After work, you meet up with Delilah, your most cultured friend there. Delilah’s mother is the heiress to some foreign beer company, leaving Delilah with unlimited Ubers. But, despite what people have suggested, you aren’t friends with her for her free rides. She’s friends with you because you pulled that local field hockey bruiser off of her on New Years Eve; she’s friends with you because you always know what how to deal with angry police; she’s friends with you because you’ve stuck by her side when her other friends get lost to parties and boyfriends; and you’re friends with her because you love her.

Delilah is a local, kind of. She left public school in 6th grade for the only private school on the East End. After middle school, she went to boarding school in New England. She technically lived in Sag, but only in the summer and on breaks. The two of you head to Bay Burger. You order a fish burger and sit in your regular spot right near the register. Your favorite hobby together is people watching as customers order.

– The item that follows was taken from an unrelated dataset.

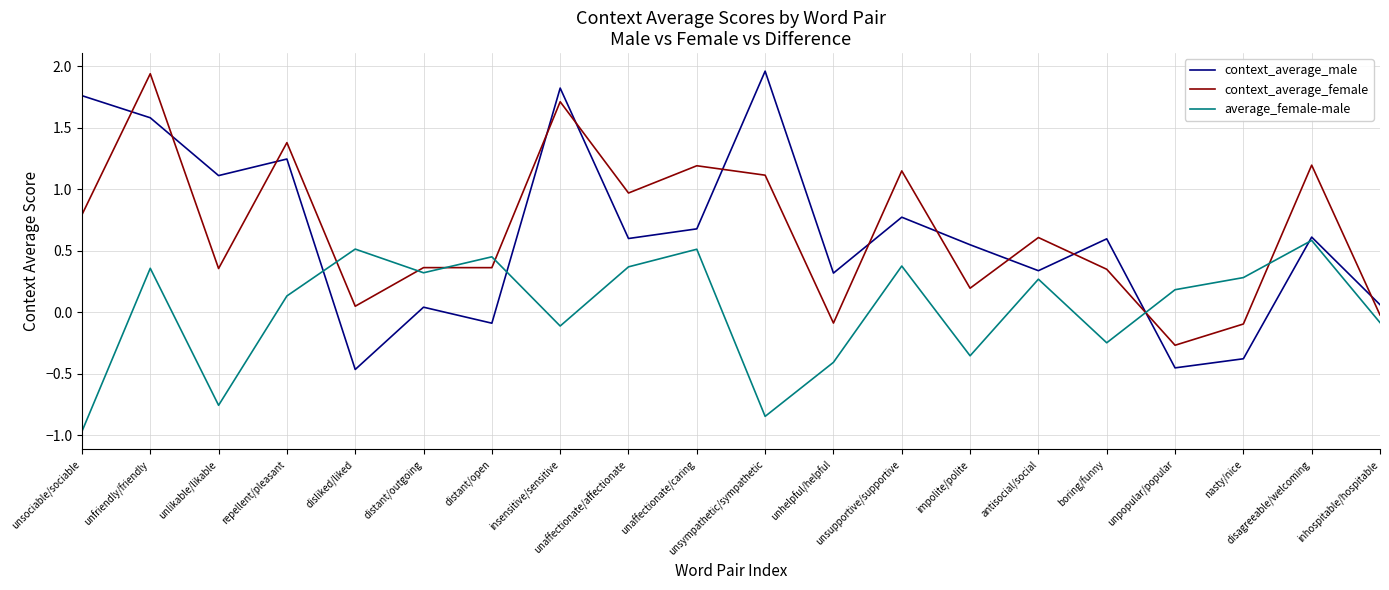

Is the value of context_average_male at unhelpful/helpful greater than the value of context_average_female at insensitive/sensitive?

No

A woman walks up to the counter. She orders a veggie burger.

“That comes with a side of fries or a salad,” he asks.

“Salad,”

“What kind of dressing?”

The woman takes a deep breath.

“Well I’m vegan and I don’t eat gluten, soy, dairy, or nuts,”

You stare at Daisy. Is she serious? Is her life really that complicated? You both widen your eyes and smile. Coke almost shoots out of your nose like you’re eight. But you aren’t eight. You’re eighteen; you’re single; you have a car, two jobs, and you’re at your summer house for another month before college starts. Delilah whips out her phone, and tells you about a party the next day. You say it sounds nice, but you don’t mean it. You’re not focused on tomorrow. You’re thinking about today. Step by step, job by job, party by party you stay calm, reserved, and treat each day like another day in the life.